✍Artigo: Pr. José
Gonçalves
À luz do Antigo Testamento o projeto original de Deus para o casamento é que ele fosse vitalício. Além disso, o casamento deveria ser monogâmico e heterossexual. O divórcio, portanto, não estava no plano original de Deus para a família. Contudo, sabendo da dureza do coração humano, Deus permitiu a validação do divórcio sob determinadas circunstâncias (Dt 24.1-4, NAA).
Veja também: O que diz a Bíblia sobre Divórcio? Clique Aqui
O Divórcio nos Ensinos de Jesus
Quando
Jesus acabou de proferir estas palavras, deixou a Galileia e foi para o território
da Judeia, além do Jordão. Grandes multidões o seguiram, e ele as curou ali.
Alguns fariseus se aproximaram de Jesus e, testando-o, perguntaram: — É lícito ao
homem repudiar a sua mulher por qualquer motivo? Jesus respondeu: — Vocês não
leram que o Criador, desde o princípio, os fez homem e mulher e que disse: “Por
isso o homem deixará o seu pai e a sua mãe e se unirá à sua mulher, tornando-se
os dois uma só carne”? De modo que já não são mais dois, porém uma só carne.

- Item da tarefa a -
No artigo sobre o divórcio, quais três características deveria ter o casamento no projeto original de Deus, segundo o Antigo Testamento?

- Registros de dados salvos -
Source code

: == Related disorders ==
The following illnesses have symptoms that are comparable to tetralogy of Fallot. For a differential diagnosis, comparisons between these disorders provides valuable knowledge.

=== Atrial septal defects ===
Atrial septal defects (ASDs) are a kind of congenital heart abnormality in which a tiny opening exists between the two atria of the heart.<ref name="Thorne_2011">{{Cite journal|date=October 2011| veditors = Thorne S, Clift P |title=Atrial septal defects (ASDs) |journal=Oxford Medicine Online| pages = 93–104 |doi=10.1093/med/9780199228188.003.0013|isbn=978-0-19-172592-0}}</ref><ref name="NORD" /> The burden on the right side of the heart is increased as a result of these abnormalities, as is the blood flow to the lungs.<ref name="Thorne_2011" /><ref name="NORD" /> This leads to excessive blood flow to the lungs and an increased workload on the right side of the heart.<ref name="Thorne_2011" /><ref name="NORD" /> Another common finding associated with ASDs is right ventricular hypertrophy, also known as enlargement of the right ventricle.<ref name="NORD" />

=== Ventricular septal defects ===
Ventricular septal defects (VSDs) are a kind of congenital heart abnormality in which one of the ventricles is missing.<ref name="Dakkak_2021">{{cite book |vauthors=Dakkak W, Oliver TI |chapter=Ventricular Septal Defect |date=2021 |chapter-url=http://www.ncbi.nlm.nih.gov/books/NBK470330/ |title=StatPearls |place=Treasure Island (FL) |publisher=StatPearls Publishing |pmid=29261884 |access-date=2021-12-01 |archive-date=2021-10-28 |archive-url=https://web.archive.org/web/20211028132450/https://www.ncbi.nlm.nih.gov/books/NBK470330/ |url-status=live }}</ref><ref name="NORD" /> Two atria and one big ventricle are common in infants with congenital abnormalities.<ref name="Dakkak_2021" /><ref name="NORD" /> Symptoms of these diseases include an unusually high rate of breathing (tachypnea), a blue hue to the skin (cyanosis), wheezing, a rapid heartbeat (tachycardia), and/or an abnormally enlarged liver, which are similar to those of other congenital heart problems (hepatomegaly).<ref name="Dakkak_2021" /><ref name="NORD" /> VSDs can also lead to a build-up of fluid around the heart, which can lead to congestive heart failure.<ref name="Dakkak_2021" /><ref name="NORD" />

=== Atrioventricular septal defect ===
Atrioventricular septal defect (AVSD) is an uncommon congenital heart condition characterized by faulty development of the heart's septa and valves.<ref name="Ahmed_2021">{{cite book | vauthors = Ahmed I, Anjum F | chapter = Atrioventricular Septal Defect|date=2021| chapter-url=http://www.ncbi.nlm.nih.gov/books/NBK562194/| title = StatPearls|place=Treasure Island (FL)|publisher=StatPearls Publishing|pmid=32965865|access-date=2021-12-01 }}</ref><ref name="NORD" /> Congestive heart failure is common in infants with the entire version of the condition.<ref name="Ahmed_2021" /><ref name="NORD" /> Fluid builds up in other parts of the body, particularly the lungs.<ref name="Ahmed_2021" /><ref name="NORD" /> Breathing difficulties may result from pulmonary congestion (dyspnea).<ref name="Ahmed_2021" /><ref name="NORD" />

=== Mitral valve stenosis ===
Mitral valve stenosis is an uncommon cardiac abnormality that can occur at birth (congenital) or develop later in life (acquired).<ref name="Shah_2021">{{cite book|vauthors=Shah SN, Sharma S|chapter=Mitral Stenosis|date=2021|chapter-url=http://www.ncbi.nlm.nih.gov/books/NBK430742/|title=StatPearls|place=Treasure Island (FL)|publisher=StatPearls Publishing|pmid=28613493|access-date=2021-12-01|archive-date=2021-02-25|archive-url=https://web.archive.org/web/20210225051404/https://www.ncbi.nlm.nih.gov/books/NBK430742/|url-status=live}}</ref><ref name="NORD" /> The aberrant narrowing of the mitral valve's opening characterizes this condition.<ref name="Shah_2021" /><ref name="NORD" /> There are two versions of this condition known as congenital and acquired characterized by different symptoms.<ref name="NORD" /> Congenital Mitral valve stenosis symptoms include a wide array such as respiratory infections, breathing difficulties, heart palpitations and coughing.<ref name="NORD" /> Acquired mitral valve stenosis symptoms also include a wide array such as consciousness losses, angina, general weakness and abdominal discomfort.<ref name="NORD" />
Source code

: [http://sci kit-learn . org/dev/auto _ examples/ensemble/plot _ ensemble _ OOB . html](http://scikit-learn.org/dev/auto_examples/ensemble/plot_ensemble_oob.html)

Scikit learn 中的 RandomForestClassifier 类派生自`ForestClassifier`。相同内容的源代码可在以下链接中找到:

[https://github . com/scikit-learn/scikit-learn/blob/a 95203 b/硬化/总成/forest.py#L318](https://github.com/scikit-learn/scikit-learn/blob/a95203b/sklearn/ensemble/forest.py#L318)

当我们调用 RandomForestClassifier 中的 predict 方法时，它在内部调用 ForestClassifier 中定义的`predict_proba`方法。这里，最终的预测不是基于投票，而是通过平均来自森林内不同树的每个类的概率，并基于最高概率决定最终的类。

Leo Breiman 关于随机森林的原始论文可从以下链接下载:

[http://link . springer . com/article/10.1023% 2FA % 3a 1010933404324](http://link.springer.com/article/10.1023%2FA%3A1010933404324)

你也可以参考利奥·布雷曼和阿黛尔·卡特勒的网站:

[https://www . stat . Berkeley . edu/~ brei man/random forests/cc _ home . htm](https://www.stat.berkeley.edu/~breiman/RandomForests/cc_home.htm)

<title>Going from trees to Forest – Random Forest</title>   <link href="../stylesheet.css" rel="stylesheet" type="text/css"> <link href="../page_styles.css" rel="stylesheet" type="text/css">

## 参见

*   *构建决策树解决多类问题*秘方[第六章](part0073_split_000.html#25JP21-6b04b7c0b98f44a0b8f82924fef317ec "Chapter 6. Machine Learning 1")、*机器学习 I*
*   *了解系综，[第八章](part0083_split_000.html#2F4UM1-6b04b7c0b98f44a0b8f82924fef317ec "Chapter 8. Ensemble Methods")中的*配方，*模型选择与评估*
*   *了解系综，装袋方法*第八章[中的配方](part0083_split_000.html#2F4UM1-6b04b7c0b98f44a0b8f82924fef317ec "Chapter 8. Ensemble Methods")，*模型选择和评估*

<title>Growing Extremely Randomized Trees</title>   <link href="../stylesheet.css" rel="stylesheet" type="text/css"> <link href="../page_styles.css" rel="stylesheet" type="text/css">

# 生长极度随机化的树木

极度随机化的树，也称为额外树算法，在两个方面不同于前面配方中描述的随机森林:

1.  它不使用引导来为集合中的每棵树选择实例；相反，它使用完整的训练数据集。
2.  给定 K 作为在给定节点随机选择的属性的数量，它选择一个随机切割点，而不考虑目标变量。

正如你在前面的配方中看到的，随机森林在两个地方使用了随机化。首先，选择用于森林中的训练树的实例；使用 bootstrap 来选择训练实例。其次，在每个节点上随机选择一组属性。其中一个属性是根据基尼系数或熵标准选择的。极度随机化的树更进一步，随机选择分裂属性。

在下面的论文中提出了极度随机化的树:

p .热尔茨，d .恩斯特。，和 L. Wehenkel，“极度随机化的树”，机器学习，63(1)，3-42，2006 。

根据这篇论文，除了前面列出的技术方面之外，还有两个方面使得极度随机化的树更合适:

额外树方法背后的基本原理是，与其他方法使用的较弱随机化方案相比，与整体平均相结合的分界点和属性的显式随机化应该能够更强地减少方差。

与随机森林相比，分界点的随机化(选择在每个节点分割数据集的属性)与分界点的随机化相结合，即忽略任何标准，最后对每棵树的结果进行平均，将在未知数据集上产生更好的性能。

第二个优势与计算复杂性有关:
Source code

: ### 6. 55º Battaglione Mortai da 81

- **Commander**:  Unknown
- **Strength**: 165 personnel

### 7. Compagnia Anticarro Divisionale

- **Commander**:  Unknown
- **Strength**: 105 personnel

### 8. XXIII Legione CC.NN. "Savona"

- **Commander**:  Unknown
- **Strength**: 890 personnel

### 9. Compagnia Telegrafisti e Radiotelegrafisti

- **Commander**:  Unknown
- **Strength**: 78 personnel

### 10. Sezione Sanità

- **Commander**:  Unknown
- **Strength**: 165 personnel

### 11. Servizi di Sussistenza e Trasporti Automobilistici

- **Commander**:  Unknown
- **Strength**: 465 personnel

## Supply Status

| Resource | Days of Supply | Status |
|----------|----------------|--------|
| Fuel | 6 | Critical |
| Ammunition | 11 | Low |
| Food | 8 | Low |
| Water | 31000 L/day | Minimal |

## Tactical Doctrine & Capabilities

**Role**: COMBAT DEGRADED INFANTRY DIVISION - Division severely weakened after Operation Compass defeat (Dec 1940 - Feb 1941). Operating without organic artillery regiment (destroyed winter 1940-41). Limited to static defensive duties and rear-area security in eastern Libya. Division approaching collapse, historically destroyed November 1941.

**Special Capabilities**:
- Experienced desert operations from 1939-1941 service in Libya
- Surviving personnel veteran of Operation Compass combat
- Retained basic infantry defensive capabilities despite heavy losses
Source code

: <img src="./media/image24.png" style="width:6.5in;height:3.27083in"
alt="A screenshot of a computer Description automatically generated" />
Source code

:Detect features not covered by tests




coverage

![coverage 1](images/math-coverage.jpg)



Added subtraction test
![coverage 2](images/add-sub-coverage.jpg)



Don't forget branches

- Item da tarefa b -
Identifique e copie todas as linhas da listagem em que aparece a palavra "text".

- Resposta do exercício a -
Ser vitalício, monogâmico e heterossexual.

- Resposta do exercício b -
<title>Going from trees to Forest – Random Forest</title>   <link href="../stylesheet.css" rel="stylesheet" type="text/css"> <link href="../page_styles.css" rel="stylesheet" type="text/css">
<title>Growing Extremely Randomized Trees</title>   <link href="../stylesheet.css" rel="stylesheet" type="text/css"> <link href="../page_styles.css" rel="stylesheet" type="text/css">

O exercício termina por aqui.